Passage shown —

So for one year I followed the NHS guidelines for a diabetic diet: Low fat, healthy, carb intensive and accurately balanced out with appropriate doses of insulin.
A typical daily food intake would be:
Breakfast: Porridge with sweetener, nuts and berries.
Snack: Banana and digestive biscuit.
Lunch: Tuna Salad and oatcake biscuits, banana.
Dinner: Chicken leg, pearl barley, green beans, low fat fruit fromage frais.
It worked well and I was very pleased with my results. A 12 unit dose from an Insuman Comb25 pen before breakfast, and the same again before dinner saw my blood glucose levels maintained between 5 and 10…most of the time.
I say most of the time, because I had a daily dip at around 10.30am where my sugars crashed down to around 3.1, then post lunch I may jump up to 12.0, before dipping again in the afternoon. Pre-dinner I tended to be around 6.0, but then could be, depending on what time we ate, anything up to 10.0 before bed.
Despite being told by medical staff that “it was the blood glucose score before eating that mattered”, I just didn’t like this constant see-sawing action between lows and highs. Indeed, I later discovered that it is the fluctuations between high and low blood sugars that cause a lot of damage to the body and ultimately lead to the complications associated with diabetes.
Adam was moving towards a ketogenic diet for weight-control, so I thought I’d look into whether this could work for diabetics. In his best selling book, Dr. Richard Bernstein seemed to advocate that the LCHF diet offers a solution to this constant battle between injecting insulin and topping up glucose, that many diabetics face.

(Stored data entries)
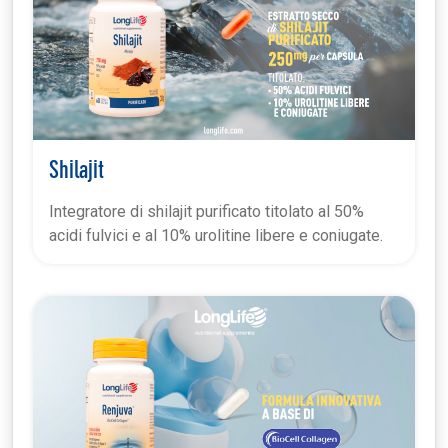
Shilajit
Integratore di shilajit purificato titolato al 50%
acidi fulvici e al 10% urolitine libere e coniugate.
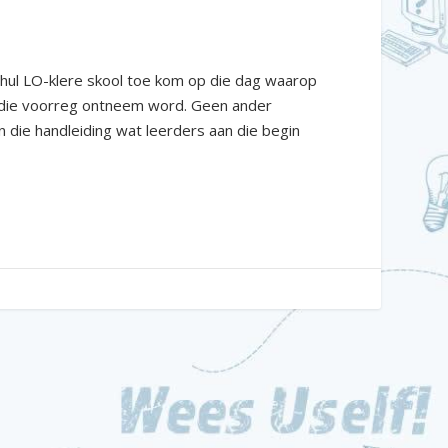
t hul LO-klere skool toe kom op die dag waarop
erdie voorreg ontneem word. Geen ander
 die handleiding wat leerders aan die begin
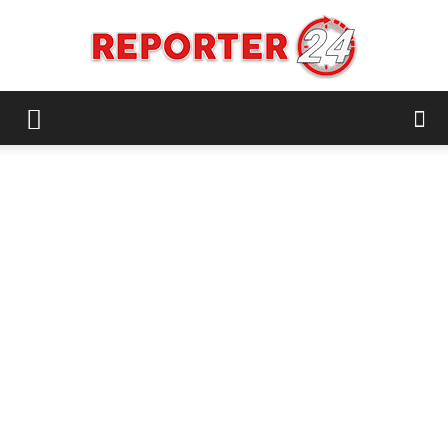
REPORTER24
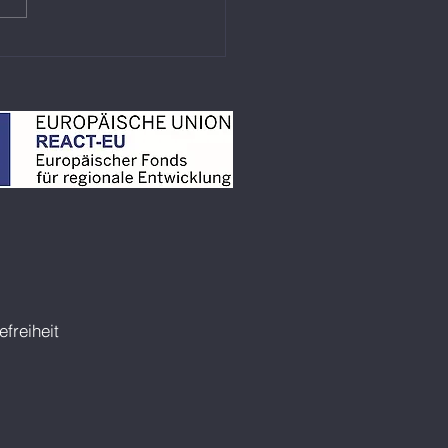
überzeugt mit
gangssiegen und
zeiten
efreiheit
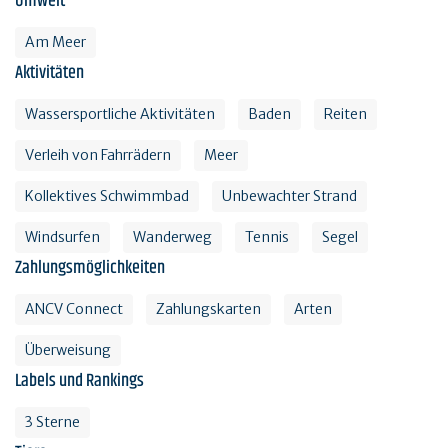
Umwelt
Am Meer
Aktivitäten
Wassersportliche Aktivitäten
Baden
Reiten
Verleih von Fahrrädern
Meer
Kollektives Schwimmbad
Unbewachter Strand
Windsurfen
Wanderweg
Tennis
Segel
Zahlungsmöglichkeiten
ANCV Connect
Zahlungskarten
Arten
Überweisung
Labels und Rankings
3 Sterne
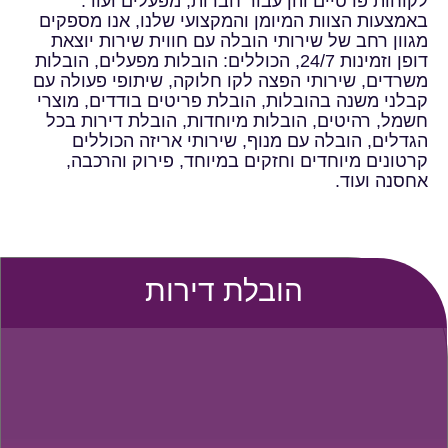
לקוחות פרטיים והן עבור חברות, מפעלים ועוד.
באמצעות הצוות המיומן והמקצועי שלנו, אנו מספקים
מגוון רחב של שירותי הובלה עם חווית שירות יוצאת
דופן וזמינות 24/7, הכוללים: הובלות מפעלים, הובלות
משרדים, שירותי הפצה לקו חלוקה, שיתופי פעולה עם
קבלני משנה בהובלות, הובלת פריטים בודדים, מוצרי
חשמל, רהיטים, הובלות מיוחדות, הובלת דירות בכל
הגדלים, הובלה עם מנוף, שירותי אריזה הכוללים
קרטונים מיוחדים וחזקים במיוחד, פירוק והרכבה,
אחסנה ועוד.
הובלת דירות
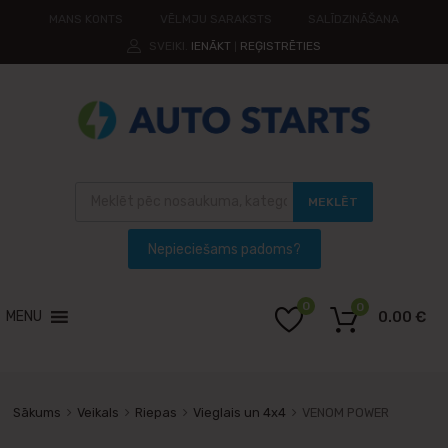
MANS KONTS
VĒLMJU SARAKSTS
SALĪDZINĀŠANA
SVEIKI.
IENĀKT
REĢISTRĒTIES
|
MEKLĒT
0
0
MENU
0.00
€
Sākums
Veikals
Riepas
Vieglais un 4x4
VENOM POWER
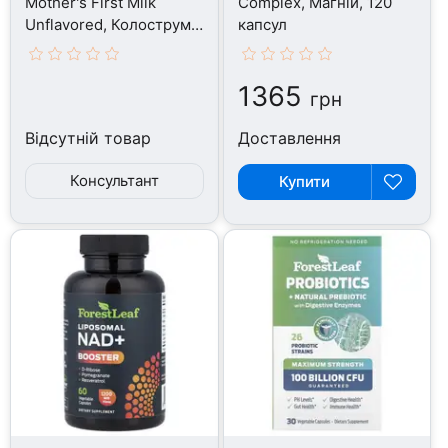
Mother's First Milk
Complex, Магній, 120
Unflavored, Колострум,
капсул
90 г
1365
грн
Відсутній товар
Доставлення
Консультант
Купити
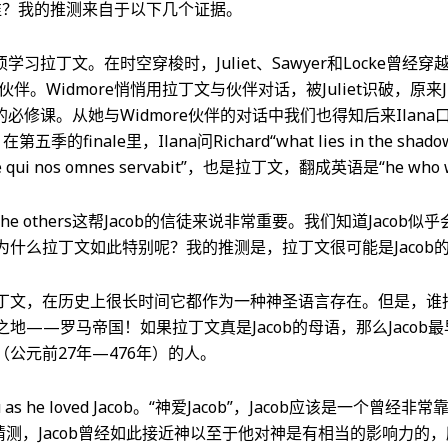
是谁？我的推测来自于以下几个证据。
s必须学习拉丁文。在时空穿梭时，Juliet、Sawyer和Locke曾经
的伙伴。Widmore悄悄用拉丁文与伙伴对话，被Juliet识破，原来J
rs的必修课。从她与Widmore伙伴的对话中我们也得知后来Ilana口中
季的finale里，Ilana问Richard“what lies in the shadow o
 qui nos omnes servabit”，也是拉丁文，翻成英语是“he who will
e others这帮Jacob的信徒来说非常重要。我们知道Jacob
为什么拉丁文如此特别呢？我的推测是，拉丁文很可能是Jacob
丁文，在历史上很长时间它都作为一种神圣语言存在。但是，谁
地——罗马帝国！如果拉丁文真是Jacob的母语，那么Jacob
公元前27年—476年）的人。
you as he loved Jacob。“神爱Jacob”，Jacob应该是一个
猜测，Jacob曾经如此接近神以至于他对神是有相当的影响力的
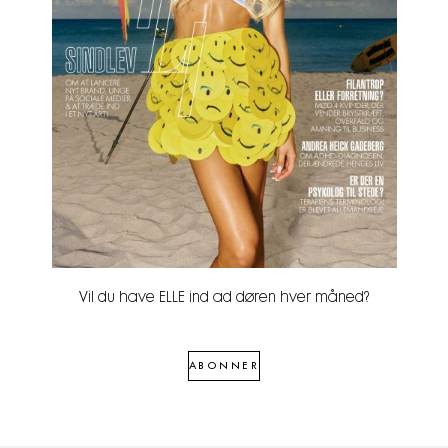
Vil du have ELLE ind ad døren hver måned?
ABONNER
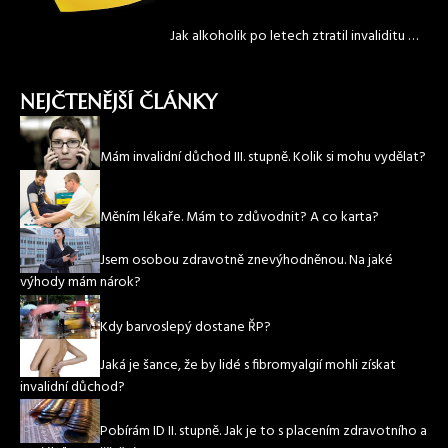
Jak alkoholik po letech ztratil invaliditu …
NEJČTENĚJŠÍ ČLÁNKY
Mám invalidní důchod III. stupně. Kolik si mohu vydělat?
Měním lékaře. Mám to zdůvodnit? A co karta?
Jsem osobou zdravotně znevýhodněnou. Na jaké
výhody mám nárok?
Kdy barvoslepý dostane ŘP?
Jaká je šance, že by lidé s fibromyalgií mohli získat
invalidní důchod?
Pobírám ID II. stupně. Jak je to s placením zdravotního a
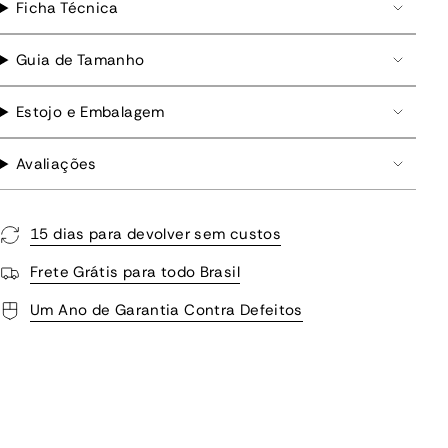
Ficha Técnica
Guia de Tamanho
Estojo e Embalagem
Avaliações
15 dias para devolver sem custos
Frete Grátis para todo Brasil
Um Ano de Garantia Contra Defeitos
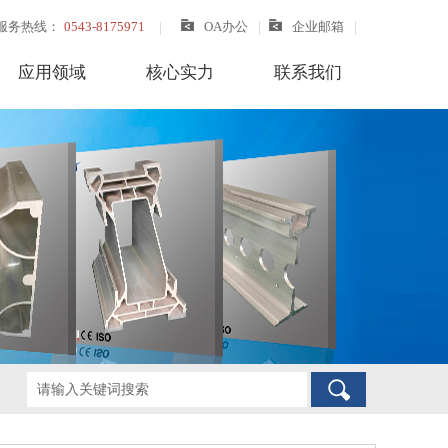
服务热线：
0543-8175971
OA办公
企业邮箱
应用领域
核心实力
联系我们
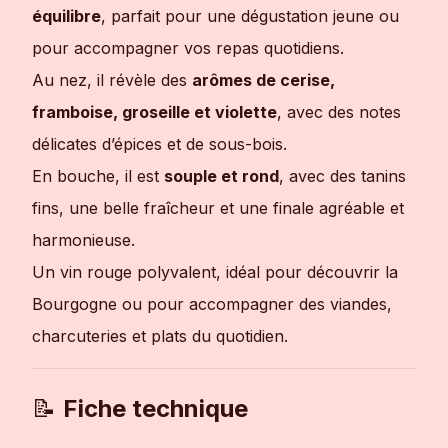
équilibre
, parfait pour une dégustation jeune ou
pour accompagner vos repas quotidiens.
Au nez, il révèle des
arômes de cerise,
framboise, groseille et violette
, avec des notes
délicates d’épices et de sous-bois.
En bouche, il est
souple et rond
, avec des tanins
fins, une belle fraîcheur et une finale agréable et
harmonieuse.
Un vin rouge polyvalent, idéal pour découvrir la
Bourgogne ou pour accompagner des viandes,
charcuteries et plats du quotidien.
📝
Fiche technique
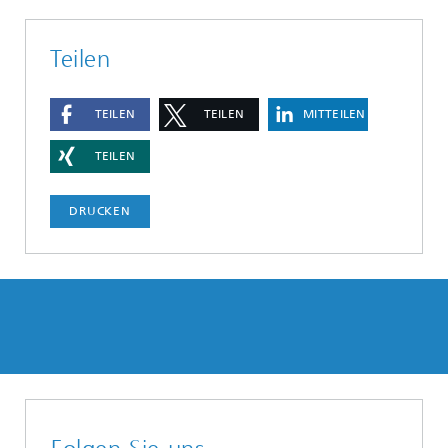
Teilen
TEILEN
TEILEN
MITTEILEN
TEILEN
DRUCKEN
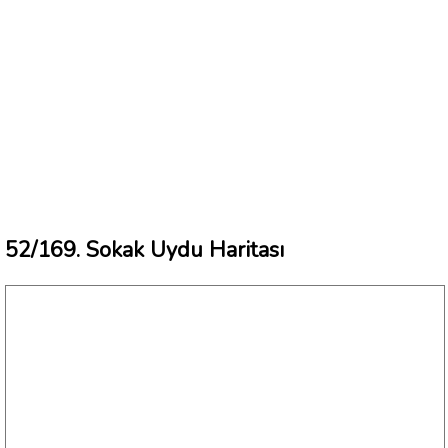
52/169. Sokak Uydu Haritası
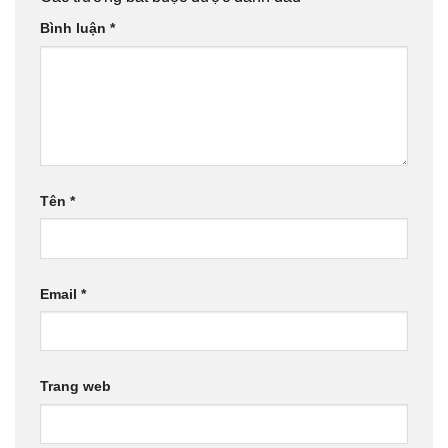
Bình luận
*
Tên
*
Email
*
Trang web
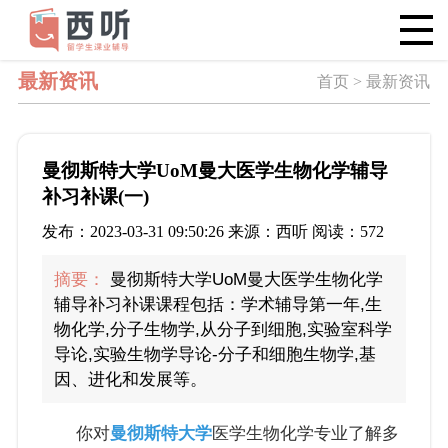
最新资讯
首页 > 最新资讯
曼彻斯特大学UoM曼大医学生物化学辅导
补习补课(一)
发布：2023-03-31 09:50:26 来源：西听 阅读：572
摘要：
曼彻斯特大学UoM曼大医学生物化学
辅导补习补课课程包括：学术辅导第一年,生
物化学,分子生物学,从分子到细胞,实验室科学
导论,实验生物学导论-分子和细胞生物学,基
因、进化和发展等。
你对
曼彻斯特大学
医学生物化学专业了解多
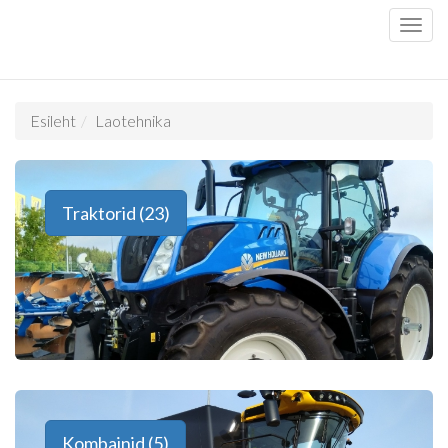
Esileht
Laotehnika
Traktorid (23)
Kombainid (5)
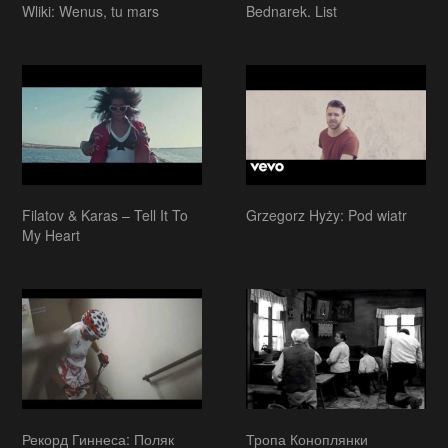
Wliki: Wenus, tu mars
Bednarek. List
Filatov & Karas – Tell It To
Grzegorz Hyży: Pod wiatr
My Heart
Рекорд Гиннеса: Поляк
Тропа Коноплянки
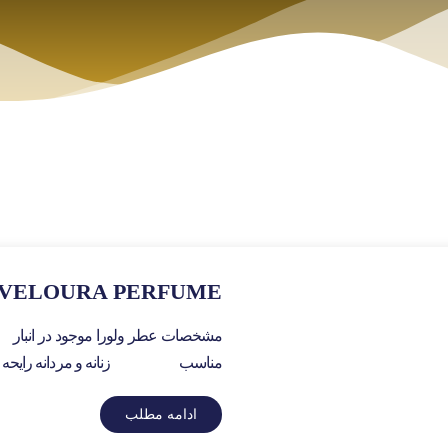
VELOURA PERFUME
مشخصات عطر ولورا موجود در ان
مناسب زنانه و مردانه رایحه ا
ادامه مطلب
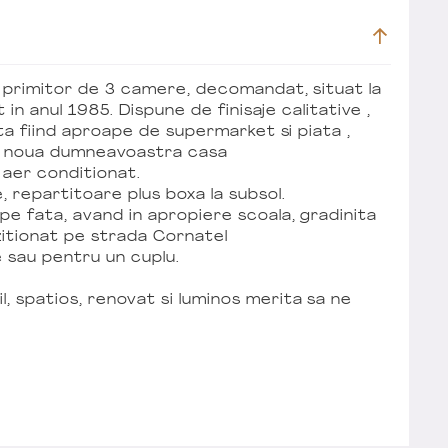
t primitor de 3 camere, decomandat, situat la
t in anul 1985. Dispune de finisaje calitative ,
tita fiind aproape de supermarket si piata ,
 noua dumneavoastra casa
 aer conditionat.
, repartitoare plus boxa la subsol.
pe fata, avand in apropiere scoala, gradinita
ozitionat pe strada Cornatel
 sau pentru un cuplu.
, spatios, renovat si luminos merita sa ne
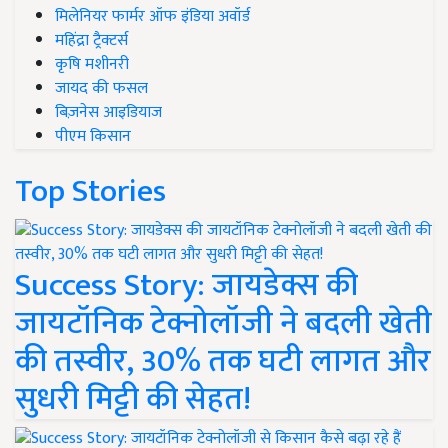
मिलेनियर फार्मर ऑफ इंडिया अवॉर्ड
महिंद्रा ट्रैक्टर्स
कृषि मशीनरी
जायद की फसल
बिज़नेस आइडियाज
पीएम किसान
Top Stories
Success Story: जायडेक्स की
जायटॉनिक टेक्नोलॉजी ने बदली खेती
की तस्वीर, 30% तक घटी लागत और
सुधरी मिट्टी की सेहत!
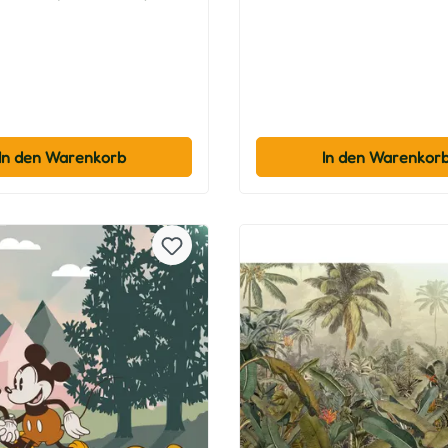
In den Warenkorb
In den Warenkor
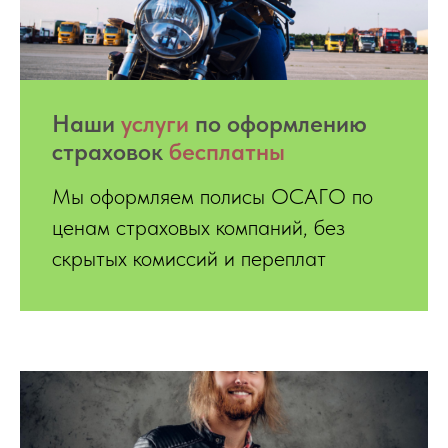
Hаши
услуги
по оформлению
страховок
бесплатны
Мы оформляем полисы ОСАГО по
ценам страховых компаний, без
скрытых комиссий и переплат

Problem to solve — Extract the passage about following a diabetic diet word for word, from start to finish. The data is not needed for anything here.

Result —
So for one year I followed the NHS guidelines for a diabetic diet: Low fat, healthy, carb intensive and accurately balanced out with appropriate doses of insulin.
A typical daily food intake would be:
Breakfast: Porridge with sweetener, nuts and berries.
Snack: Banana and digestive biscuit.
Lunch: Tuna Salad and oatcake biscuits, banana.
Dinner: Chicken leg, pearl barley, green beans, low fat fruit fromage frais.
It worked well and I was very pleased with my results. A 12 unit dose from an Insuman Comb25 pen before breakfast, and the same again before dinner saw my blood glucose levels maintained between 5 and 10…most of the time.
I say most of the time, because I had a daily dip at around 10.30am where my sugars crashed down to around 3.1, then post lunch I may jump up to 12.0, before dipping again in the afternoon. Pre-dinner I tended to be around 6.0, but then could be, depending on what time we ate, anything up to 10.0 before bed.
Despite being told by medical staff that “it was the blood glucose score before eating that mattered”, I just didn’t like this constant see-sawing action between lows and highs. Indeed, I later discovered that it is the fluctuations between high and low blood sugars that cause a lot of damage to the body and ultimately lead to the complications associated with diabetes.
Adam was moving towards a ketogenic diet for weight-control, so I thought I’d look into whether this could work for diabetics. In his best selling book, Dr. Richard Bernstein seemed to advocate that the LCHF diet offers a solution to this constant battle between injecting insulin and topping up glucose, that many diabetics face.